> _Exercise instructions_
Which lines in the material below contain the word "right"? Pick out each one and copy it in full.

++++ Records for processing

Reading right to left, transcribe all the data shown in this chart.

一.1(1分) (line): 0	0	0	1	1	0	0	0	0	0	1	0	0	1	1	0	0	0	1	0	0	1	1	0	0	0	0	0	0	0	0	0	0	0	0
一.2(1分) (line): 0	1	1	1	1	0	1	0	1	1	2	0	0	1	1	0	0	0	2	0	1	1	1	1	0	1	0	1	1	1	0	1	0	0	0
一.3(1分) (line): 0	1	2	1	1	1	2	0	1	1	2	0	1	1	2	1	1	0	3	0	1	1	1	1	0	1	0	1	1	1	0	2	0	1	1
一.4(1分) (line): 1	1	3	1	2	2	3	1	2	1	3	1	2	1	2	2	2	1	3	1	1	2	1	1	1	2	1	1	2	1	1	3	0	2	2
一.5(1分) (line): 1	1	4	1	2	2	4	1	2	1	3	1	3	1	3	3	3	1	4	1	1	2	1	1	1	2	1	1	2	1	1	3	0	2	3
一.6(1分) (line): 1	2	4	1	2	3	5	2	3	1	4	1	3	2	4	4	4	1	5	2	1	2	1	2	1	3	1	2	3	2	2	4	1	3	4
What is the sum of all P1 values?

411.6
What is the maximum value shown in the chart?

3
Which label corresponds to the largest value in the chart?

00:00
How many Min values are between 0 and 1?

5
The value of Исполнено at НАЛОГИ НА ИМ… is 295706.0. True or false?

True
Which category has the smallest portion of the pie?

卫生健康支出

++++++++

> _Task solution_
Reading right to left, transcribe all the data shown in this chart.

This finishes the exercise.